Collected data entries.
::::

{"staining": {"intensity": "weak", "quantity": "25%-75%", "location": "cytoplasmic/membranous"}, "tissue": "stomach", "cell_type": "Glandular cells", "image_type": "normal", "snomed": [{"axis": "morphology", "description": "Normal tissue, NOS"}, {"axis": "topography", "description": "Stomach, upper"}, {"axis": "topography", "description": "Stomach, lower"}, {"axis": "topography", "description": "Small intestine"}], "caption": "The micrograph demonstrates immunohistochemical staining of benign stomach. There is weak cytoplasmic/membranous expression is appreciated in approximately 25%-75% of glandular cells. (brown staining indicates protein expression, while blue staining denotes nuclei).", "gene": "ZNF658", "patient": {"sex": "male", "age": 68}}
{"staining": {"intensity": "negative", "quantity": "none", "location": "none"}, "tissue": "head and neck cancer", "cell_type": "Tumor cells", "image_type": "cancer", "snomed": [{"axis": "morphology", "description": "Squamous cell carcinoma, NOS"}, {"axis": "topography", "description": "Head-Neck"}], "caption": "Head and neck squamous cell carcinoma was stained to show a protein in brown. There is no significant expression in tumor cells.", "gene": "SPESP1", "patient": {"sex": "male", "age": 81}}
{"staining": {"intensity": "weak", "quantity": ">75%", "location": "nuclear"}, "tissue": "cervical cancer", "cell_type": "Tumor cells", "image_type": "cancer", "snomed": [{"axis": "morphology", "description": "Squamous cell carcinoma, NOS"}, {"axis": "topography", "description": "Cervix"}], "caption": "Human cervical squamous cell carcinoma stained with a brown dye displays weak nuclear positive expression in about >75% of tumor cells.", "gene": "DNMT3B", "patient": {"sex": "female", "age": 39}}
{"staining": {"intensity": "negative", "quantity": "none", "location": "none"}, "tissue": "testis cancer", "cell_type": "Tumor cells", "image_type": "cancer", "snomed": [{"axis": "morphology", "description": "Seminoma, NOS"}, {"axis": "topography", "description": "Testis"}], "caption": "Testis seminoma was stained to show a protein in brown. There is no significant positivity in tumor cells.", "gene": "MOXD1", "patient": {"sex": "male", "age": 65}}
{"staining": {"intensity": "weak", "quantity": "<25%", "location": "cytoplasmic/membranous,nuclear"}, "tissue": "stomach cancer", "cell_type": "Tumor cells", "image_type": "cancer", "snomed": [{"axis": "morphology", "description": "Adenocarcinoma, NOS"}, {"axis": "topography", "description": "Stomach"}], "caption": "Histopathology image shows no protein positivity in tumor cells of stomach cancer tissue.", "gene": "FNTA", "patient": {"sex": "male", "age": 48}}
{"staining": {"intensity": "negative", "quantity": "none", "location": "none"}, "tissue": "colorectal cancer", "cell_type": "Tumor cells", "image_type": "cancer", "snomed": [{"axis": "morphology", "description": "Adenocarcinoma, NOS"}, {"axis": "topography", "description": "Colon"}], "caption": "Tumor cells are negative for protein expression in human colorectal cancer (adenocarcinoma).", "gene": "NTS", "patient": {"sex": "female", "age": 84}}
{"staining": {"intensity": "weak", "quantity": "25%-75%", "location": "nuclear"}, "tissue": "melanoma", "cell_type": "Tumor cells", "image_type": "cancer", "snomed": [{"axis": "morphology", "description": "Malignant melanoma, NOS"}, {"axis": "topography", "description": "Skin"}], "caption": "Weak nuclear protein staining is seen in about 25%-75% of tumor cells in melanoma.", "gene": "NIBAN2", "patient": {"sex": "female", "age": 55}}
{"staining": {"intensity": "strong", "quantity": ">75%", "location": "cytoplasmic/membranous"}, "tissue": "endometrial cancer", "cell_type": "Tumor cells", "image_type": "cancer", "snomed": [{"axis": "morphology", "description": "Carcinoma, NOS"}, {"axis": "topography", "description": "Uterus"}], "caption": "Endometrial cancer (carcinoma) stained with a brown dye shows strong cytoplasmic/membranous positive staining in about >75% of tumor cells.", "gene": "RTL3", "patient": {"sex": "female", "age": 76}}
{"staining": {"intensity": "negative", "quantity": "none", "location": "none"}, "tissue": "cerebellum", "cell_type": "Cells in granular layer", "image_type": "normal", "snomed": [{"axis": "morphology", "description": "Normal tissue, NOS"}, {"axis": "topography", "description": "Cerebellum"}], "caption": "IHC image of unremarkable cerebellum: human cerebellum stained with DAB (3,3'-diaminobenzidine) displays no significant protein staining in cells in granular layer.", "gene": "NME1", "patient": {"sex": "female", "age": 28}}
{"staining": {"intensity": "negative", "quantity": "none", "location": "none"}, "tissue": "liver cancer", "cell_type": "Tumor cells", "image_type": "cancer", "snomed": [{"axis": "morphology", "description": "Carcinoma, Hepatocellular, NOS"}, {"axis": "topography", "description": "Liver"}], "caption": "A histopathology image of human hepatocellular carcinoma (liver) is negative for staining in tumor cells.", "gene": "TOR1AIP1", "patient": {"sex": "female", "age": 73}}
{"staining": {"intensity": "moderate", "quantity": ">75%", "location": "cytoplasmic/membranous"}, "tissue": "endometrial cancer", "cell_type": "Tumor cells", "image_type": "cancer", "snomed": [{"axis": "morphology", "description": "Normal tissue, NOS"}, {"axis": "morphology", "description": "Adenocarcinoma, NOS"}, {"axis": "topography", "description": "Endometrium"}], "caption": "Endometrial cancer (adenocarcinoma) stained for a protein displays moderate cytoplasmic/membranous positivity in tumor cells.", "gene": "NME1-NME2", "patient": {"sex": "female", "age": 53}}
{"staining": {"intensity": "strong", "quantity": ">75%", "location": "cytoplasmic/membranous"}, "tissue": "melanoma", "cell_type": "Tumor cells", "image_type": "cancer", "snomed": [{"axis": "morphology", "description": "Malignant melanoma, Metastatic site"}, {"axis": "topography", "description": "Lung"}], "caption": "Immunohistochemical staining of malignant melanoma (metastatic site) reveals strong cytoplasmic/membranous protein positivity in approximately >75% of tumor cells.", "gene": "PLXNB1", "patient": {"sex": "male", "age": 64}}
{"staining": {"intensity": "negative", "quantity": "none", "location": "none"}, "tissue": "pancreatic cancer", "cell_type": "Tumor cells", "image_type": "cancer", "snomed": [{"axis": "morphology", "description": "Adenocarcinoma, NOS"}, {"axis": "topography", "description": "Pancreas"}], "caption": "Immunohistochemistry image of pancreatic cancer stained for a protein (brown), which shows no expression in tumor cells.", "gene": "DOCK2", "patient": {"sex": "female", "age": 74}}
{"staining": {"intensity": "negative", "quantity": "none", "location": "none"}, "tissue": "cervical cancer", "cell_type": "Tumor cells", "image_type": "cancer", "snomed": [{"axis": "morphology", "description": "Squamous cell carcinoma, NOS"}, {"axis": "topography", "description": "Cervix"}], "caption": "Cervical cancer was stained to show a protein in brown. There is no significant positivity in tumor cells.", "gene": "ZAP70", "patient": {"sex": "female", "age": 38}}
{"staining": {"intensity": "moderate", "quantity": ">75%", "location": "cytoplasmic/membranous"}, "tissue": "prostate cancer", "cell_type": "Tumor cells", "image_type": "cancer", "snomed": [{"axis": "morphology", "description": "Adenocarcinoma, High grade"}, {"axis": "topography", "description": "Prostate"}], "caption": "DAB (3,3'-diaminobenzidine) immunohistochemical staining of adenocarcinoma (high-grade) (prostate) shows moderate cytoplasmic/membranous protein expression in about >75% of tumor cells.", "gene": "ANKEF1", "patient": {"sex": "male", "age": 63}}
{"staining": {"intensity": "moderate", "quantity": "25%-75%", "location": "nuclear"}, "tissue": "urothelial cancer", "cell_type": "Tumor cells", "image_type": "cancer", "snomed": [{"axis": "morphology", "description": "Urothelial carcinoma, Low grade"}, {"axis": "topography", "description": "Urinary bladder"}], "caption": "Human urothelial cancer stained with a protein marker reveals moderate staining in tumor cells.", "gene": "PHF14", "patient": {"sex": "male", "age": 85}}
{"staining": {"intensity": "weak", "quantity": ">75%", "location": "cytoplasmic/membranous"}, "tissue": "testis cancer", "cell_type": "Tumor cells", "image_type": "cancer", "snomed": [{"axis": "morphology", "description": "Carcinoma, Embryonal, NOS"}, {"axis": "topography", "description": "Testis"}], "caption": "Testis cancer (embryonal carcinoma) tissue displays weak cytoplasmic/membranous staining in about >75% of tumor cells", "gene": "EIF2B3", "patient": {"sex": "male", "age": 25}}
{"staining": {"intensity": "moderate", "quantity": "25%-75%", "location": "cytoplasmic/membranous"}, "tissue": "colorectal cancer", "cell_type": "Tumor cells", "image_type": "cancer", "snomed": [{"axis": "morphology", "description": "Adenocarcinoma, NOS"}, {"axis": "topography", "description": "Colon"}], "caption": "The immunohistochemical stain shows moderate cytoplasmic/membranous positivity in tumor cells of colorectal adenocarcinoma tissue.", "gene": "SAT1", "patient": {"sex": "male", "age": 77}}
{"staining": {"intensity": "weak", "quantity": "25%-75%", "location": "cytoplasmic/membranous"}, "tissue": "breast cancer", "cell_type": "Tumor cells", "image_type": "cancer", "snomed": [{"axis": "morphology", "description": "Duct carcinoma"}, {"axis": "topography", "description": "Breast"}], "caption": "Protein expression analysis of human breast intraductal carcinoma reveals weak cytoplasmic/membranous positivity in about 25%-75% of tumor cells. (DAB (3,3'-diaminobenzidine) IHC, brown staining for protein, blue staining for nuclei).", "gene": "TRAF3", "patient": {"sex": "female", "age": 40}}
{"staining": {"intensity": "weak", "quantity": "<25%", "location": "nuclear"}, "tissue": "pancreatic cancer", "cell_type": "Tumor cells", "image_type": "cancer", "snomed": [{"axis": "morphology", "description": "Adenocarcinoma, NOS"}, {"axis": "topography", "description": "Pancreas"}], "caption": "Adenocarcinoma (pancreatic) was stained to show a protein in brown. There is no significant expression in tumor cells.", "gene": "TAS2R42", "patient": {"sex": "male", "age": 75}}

::::

Work to be completed.
Check the data line by line and report how many lines contain "Colon" as a word or string, giving nothing besides the number.

Task response.
2